Devon must have spent more minutes than he realized trying to gather his wits. He was standing there with his face pressed into old coats when the closet door opened swiftly behind him. Max’s deep voice jarred him out of his attempts to steady his breathing.

“What the hell are you doing standing alone in the coat closet, you idiot?”

Devon looked out into the empty hall.

“We’re all in there doing our part to adore that baby and you are having some sort of yogic breathing episode out here… I thought we agreed on no—” Max smiled when he saw a bit of lipstick on Devon’s cheek and pointed at his own cheek to let his brother know to wipe it off.
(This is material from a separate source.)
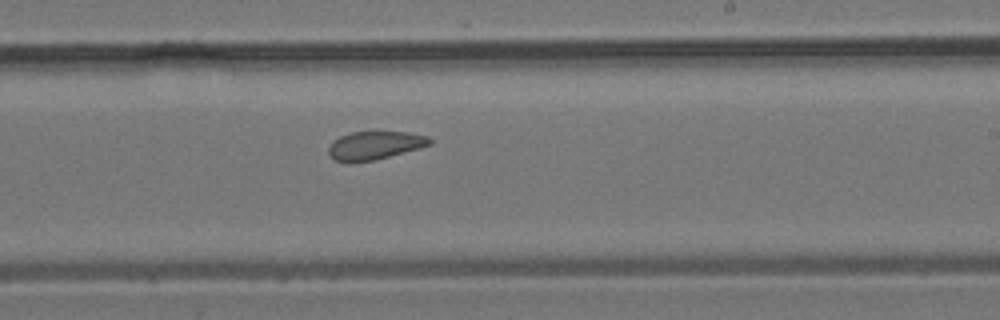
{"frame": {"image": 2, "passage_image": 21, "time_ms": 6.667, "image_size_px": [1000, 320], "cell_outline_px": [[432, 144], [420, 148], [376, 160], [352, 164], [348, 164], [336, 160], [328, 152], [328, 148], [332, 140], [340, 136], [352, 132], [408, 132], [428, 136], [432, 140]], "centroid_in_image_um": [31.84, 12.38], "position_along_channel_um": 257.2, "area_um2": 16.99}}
“Histrionics,” Devon finished for him, rubbing his cheek and then ducking his head to step out of the closet. He pulled the door shut behind him, then fell into stride next to his brother. “You’re a bastard for not telling me she was bringing Eliot, by the way.”

“We all thought you needed a little wake-up call. Seeing him got you motivated, didn’t it?”

“For future reference, I don’t ever need that much motivation again.”

“That remains to be seen.” Max laughed.

“That stings.”

“Remember that time when I told you I was having a hard time with Bron—after I introduced her to Mother the first time? You laughed at me and hoped that Bronte would spend the rest of her life”—Max paused to consider the exact words—“
challenging
me…” He slapped his younger brother on the back a little bit harder than absolutely necessary. “Well, I hope to enjoy a good laugh at your expense, watching Sarah
challenge
you.”

Devon gave him a small smile.

They were passing near the massive front door, about to turn toward the living room, when the strong night wind and Abigail Heyworth came blowing into the large entry hall. As usual, their younger sister looked like a Gypsy tinker who had walked from Albania in the clothes on her back, pausing only briefly for water and the most basic supplies. She used the full weight of her small body to push the door closed.